Dr. Elijah White was commissioned with the task of taking emigrant families to Oregon. His expectation, the governorship of the soon to be Oregon Territory. He had a "haughty righteousness...importance he ascribed to his own experience". He did not inspire followers. They would be 'led into the wilderness' by a man who didn't know the way. Women were non-participants at the trail company meetings and were often ignored when codes of law were drafted. "They legislate for us as if we were children, to be led by the wise parent...they know little more than we do about this journey. Here nothing is familiar, everything serves to put us off balance...". "At home we looked from one boundary to another...a boundary between house and field...a boundary between land and road...Here there are no boundaries...It is free feeling out here. I rather like it."

"It wouldn't take money so much as grit to get them through...who would have the grit needed and who would fade or fail to meet the challenges ahead". The women came from all walks of life. There were teachers like Caroline Tompkins and women who scraped by. Mrs. Shadden noted that "even the high and mighty get pulled down like us ordinary folks". Poor folk like Mrs. Shadden and Mrs. Bennett, knowing a life of trials and tribulations, had left babies behind in graveyards. Mrs. Smith, a sharp eyed woman, felt this trip was her chance to do something one last time.

Jane Tompkins had the most melodious voice. The wagon party requested that she sing for celebrations or to sing someone home at a burial. When a group of men decided to carve their initials on a massive rock, unknowingly on Indian sacred ground, the tribe paid the wagon train a potentially scary visit. Jane's angelic voice had not been unnoticed. The tribe was quite insistent that a trade of twenty horses was a fair price in exchange for Jane, as a gift to their chief.

"What was beyond out there, at the edge of the world?" "Caroline Tompkins looked back at the end of civilization, of her country, of all she knew." She now experienced the weariness of the trail, the endless wind, shoes that would wear thin and the noise of the prairie. Some women confided in each other, others kept to themselves. Who could you trust with your thoughts and emotions?

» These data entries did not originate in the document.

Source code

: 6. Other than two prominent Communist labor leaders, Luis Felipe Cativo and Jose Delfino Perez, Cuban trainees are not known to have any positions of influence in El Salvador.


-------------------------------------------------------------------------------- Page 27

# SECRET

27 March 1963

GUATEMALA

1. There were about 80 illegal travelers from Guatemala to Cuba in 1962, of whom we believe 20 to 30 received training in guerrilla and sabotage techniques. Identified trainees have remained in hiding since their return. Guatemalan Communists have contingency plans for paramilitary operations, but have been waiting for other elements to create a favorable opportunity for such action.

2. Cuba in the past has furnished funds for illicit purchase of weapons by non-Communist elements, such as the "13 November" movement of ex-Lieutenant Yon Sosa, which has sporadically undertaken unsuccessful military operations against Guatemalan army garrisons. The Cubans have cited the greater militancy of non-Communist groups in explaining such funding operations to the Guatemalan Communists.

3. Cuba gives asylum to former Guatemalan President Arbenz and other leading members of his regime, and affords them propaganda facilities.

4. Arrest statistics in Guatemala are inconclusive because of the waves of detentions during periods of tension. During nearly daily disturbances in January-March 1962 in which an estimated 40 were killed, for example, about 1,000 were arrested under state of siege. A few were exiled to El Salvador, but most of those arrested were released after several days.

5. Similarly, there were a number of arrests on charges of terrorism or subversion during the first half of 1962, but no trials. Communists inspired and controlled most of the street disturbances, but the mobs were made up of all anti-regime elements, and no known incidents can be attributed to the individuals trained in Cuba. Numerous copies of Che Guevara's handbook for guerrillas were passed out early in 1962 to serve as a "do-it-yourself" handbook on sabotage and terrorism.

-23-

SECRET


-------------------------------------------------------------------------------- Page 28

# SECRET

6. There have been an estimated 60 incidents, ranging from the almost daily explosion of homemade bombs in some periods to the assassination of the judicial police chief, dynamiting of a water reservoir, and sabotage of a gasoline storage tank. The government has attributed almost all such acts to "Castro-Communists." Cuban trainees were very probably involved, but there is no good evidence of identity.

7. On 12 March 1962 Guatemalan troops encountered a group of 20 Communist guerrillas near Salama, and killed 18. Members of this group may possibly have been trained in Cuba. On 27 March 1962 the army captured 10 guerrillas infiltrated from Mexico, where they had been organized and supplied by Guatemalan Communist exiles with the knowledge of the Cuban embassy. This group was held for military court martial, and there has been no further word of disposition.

"Lamentations: A Novel of Women Walking West" by historian Carol Kammen is a wonderfully immersive read imagining the thoughts and fears of women on the first wagon train to Oregon. I cheered for them, cried with them and giggled as well. A highly recommended read for a journey to the old west.

Thank you University of Nebraska Press/ Bison Books and Net Galley for the ARC in exchange for an honest review.